Im Haus leben rund 50 Seniorinnen und Senioren zwischen 64 und 99 Jahren, und manche Heimbewohner strahlten, sagt Münzenmaier, wenn sie Emma sähen. Der soziale Roboter wohnt im Büro der Hausdirektorin und erwacht, wenn man "Hallo Emma" zu ihm sagt.
Die Evangelische Heimstiftung, der Träger des Hauses am Wiesengrund, will durch den Einsatz von Emma wissen, wie Künstliche Intelligenz bei der Betreuung der Senioren helfen kann: "Wie gefällt den Bewohnern ein Roboter, wie gehen sie mit ihm um, was sind die Chancen und worauf müssen wir achten?", steht in einer Broschüre.
Wenn Emma im Heim unterwegs ist, setzt das einiges an Gesprächen voraus.
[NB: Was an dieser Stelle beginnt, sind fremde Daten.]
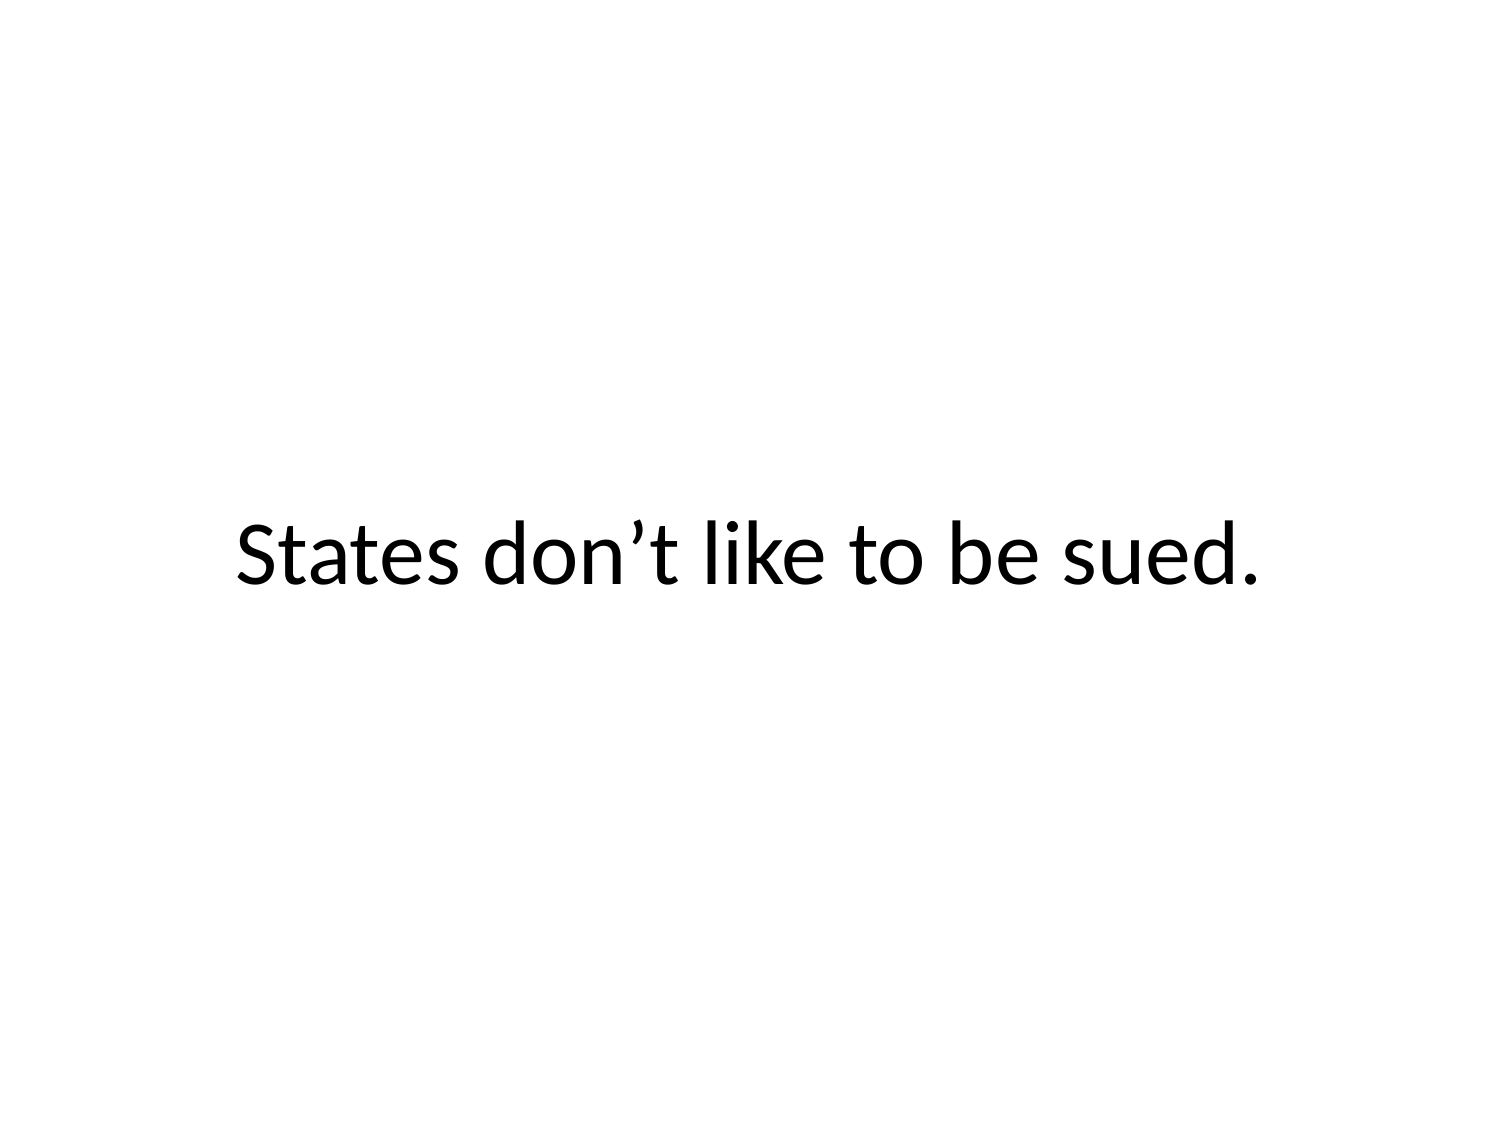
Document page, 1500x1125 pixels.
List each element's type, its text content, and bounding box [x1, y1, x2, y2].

Zum Beispiel auch mit den Angehörigen der Heimbewohner, die informiert wurden. Oder mit den rund 60 Mitarbeitern im Heim, die schon mal nach dem Datenschutz beim Einsatz von Emma fragen. Der sei gewährleistet, sagt der Datenschutzbeauftragte der Heimstiftung. Bilddateien würden vom Rechner in Sekundenbruchteilen ausgewertet und anschließend sofort wieder gelöscht.
Begleitet wird der Einsatz des sozialen Roboters in Albershausen und eines zweiten Roboters in einem Heim in Mannheim vom internen Institut Pflege und Alter (IPA) der Evangelischen Heimstiftung. Zum Einsatz von Robotern befragt das IPA dabei sowohl die Heimbewohner als auch die Mitarbeiter. Geklärt werden soll damit eine Reihe von Fragen, auch zu den Risiken und möglichen ethischen Problemen. Die Ergebnisse der Studie sollen im Herbst veröffentlicht werden.